- Goal of the exercise
Return verbatim the line containing "protection order. |" together with all lines that follow it in the records, and no other material.

# # # #

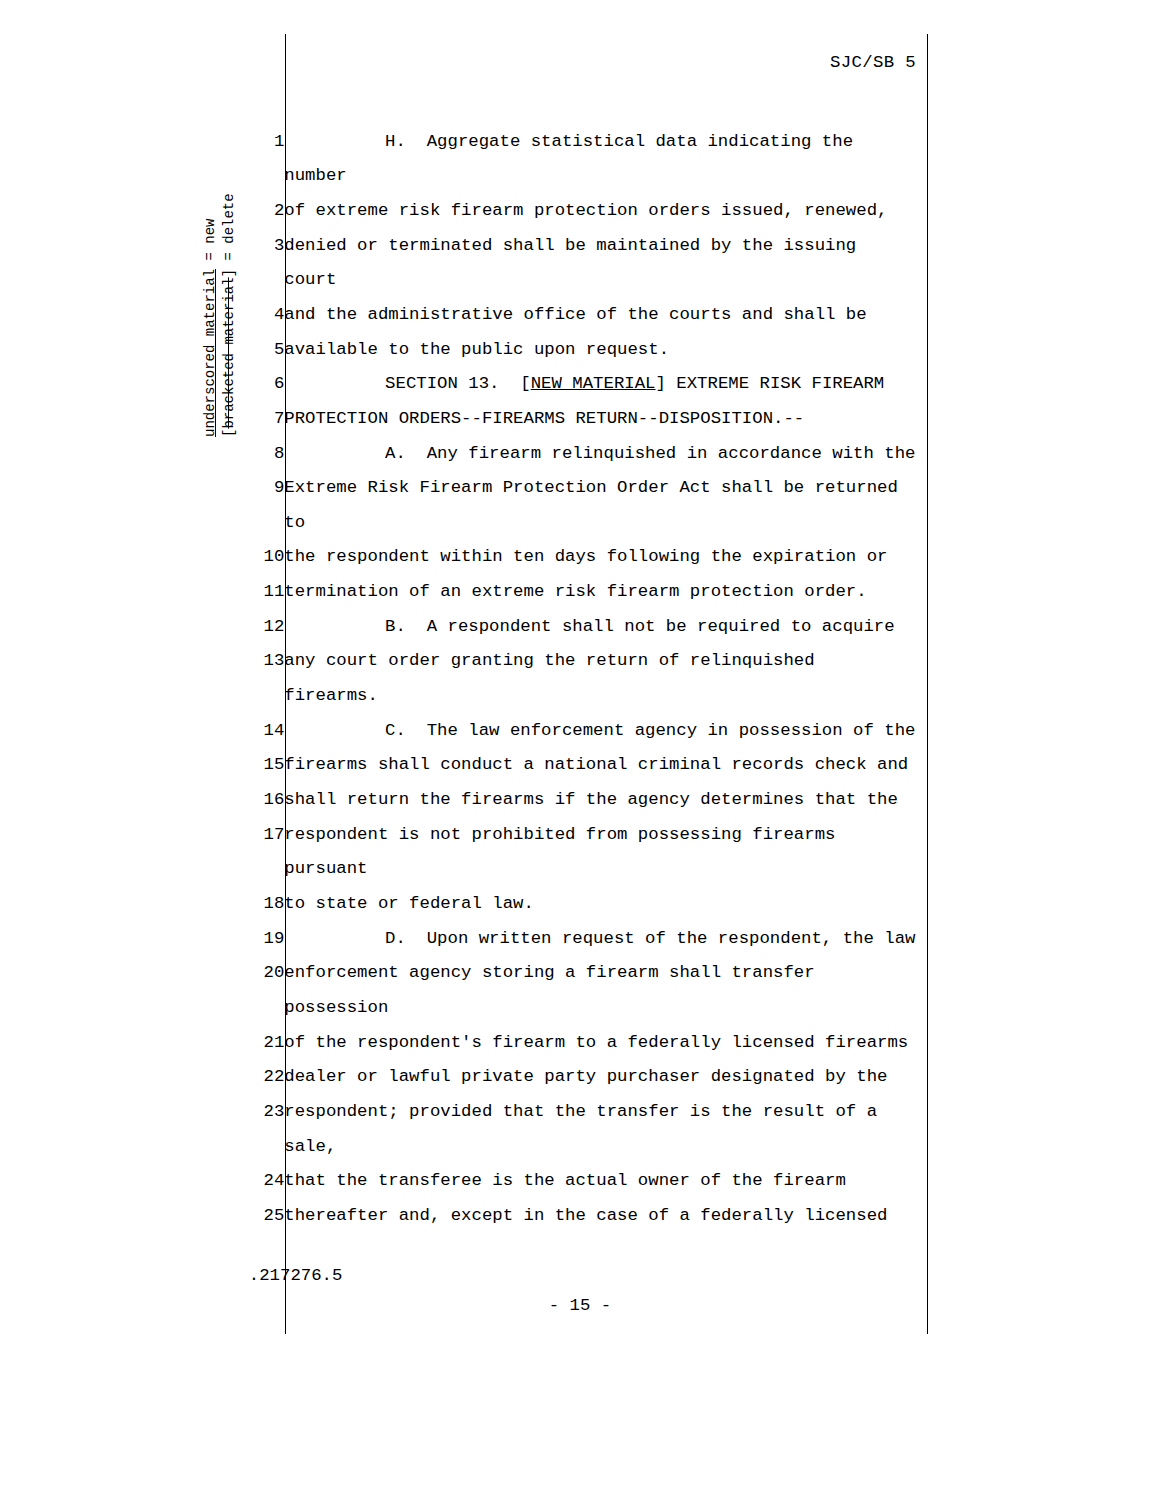SJC/SB 5
underscored material = new[bracketed material] = delete
| 1 | H. Aggregate statistical data indicating the number |
| 2 | of extreme risk firearm protection orders issued, renewed, |
| 3 | denied or terminated shall be maintained by the issuing court |
| 4 | and the administrative office of the courts and shall be |
| 5 | available to the public upon request. |
| 6 | SECTION 13. [ NEW MATERIAL ] EXTREME RISK FIREARM |
| 7 | PROTECTION ORDERS--FIREARMS RETURN--DISPOSITION.-- |
| 8 | A. Any firearm relinquished in accordance with the |
| 9 | Extreme Risk Firearm Protection Order Act shall be returned to |
| 10 | the respondent within ten days following the expiration or |
| 11 | termination of an extreme risk firearm protection order. |
| 12 | B. A respondent shall not be required to acquire |
| 13 | any court order granting the return of relinquished firearms. |
| 14 | C. The law enforcement agency in possession of the |
| 15 | firearms shall conduct a national criminal records check and |
| 16 | shall return the firearms if the agency determines that the |
| 17 | respondent is not prohibited from possessing firearms pursuant |
| 18 | to state or federal law. |
| 19 | D. Upon written request of the respondent, the law |
| 20 | enforcement agency storing a firearm shall transfer possession |
| 21 | of the respondent's firearm to a federally licensed firearms |
| 22 | dealer or lawful private party purchaser designated by the |
| 23 | respondent; provided that the transfer is the result of a sale, |
| 24 | that the transferee is the actual owner of the firearm |
| 25 | thereafter and, except in the case of a federally licensed |
.217276.5
- 15 -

# # # #

- Answer box
| 11 | termination of an extreme risk firearm protection order. |
| 12 | B. A respondent shall not be required to acquire |
| 13 | any court order granting the return of relinquished firearms. |
| 14 | C. The law enforcement agency in possession of the |
| 15 | firearms shall conduct a national criminal records check and |
| 16 | shall return the firearms if the agency determines that the |
| 17 | respondent is not prohibited from possessing firearms pursuant |
| 18 | to state or federal law. |
| 19 | D. Upon written request of the respondent, the law |
| 20 | enforcement agency storing a firearm shall transfer possession |
| 21 | of the respondent's firearm to a federally licensed firearms |
| 22 | dealer or lawful private party purchaser designated by the |
| 23 | respondent; provided that the transfer is the result of a sale, |
| 24 | that the transferee is the actual owner of the firearm |
| 25 | thereafter and, except in the case of a federally licensed |
.217276.5
- 15 -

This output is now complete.